**Source data**
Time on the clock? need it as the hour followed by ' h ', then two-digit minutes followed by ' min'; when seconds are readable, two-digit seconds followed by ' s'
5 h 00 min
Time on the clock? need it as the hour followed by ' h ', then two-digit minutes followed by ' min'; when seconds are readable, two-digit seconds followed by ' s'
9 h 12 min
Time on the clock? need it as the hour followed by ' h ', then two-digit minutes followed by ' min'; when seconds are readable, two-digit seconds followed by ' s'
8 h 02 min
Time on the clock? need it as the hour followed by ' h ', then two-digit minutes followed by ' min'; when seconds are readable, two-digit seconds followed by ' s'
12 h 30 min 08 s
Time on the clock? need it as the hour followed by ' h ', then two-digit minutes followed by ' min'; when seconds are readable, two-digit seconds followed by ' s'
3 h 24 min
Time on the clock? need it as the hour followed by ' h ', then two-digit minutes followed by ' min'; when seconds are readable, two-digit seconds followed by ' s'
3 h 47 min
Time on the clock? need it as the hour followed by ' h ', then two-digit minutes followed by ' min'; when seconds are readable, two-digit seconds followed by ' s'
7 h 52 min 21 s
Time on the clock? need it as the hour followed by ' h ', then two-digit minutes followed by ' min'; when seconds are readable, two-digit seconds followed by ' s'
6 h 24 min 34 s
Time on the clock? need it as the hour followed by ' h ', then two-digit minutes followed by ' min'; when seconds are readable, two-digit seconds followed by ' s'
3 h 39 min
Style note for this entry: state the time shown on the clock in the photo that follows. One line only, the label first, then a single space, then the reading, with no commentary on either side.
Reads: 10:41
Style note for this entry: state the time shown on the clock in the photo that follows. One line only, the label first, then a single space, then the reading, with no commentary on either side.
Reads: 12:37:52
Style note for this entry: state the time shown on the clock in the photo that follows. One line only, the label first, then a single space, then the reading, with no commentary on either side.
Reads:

**Goal**
Format the records above as a JSON list of strings with one string per line and blank lines omitted. Begin at the first line and stop after the line that contains "7 h 52 min 21 s".

**Response**
[
  "Time on the clock? need it as the hour followed by ' h ', then two-digit minutes followed by ' min'; when seconds are readable, two-digit seconds followed by ' s'",
  "5 h 00 min",
  "Time on the clock? need it as the hour followed by ' h ', then two-digit minutes followed by ' min'; when seconds are readable, two-digit seconds followed by ' s'",
  "9 h 12 min",
  "Time on the clock? need it as the hour followed by ' h ', then two-digit minutes followed by ' min'; when seconds are readable, two-digit seconds followed by ' s'",
  "8 h 02 min",
  "Time on the clock? need it as the hour followed by ' h ', then two-digit minutes followed by ' min'; when seconds are readable, two-digit seconds followed by ' s'",
  "12 h 30 min 08 s",
  "Time on the clock? need it as the hour followed by ' h ', then two-digit minutes followed by ' min'; when seconds are readable, two-digit seconds followed by ' s'",
  "3 h 24 min",
  "Time on the clock? need it as the hour followed by ' h ', then two-digit minutes followed by ' min'; when seconds are readable, two-digit seconds followed by ' s'",
  "3 h 47 min",
  "Time on the clock? need it as the hour followed by ' h ', then two-digit minutes followed by ' min'; when seconds are readable, two-digit seconds followed by ' s'",
  "7 h 52 min 21 s"
]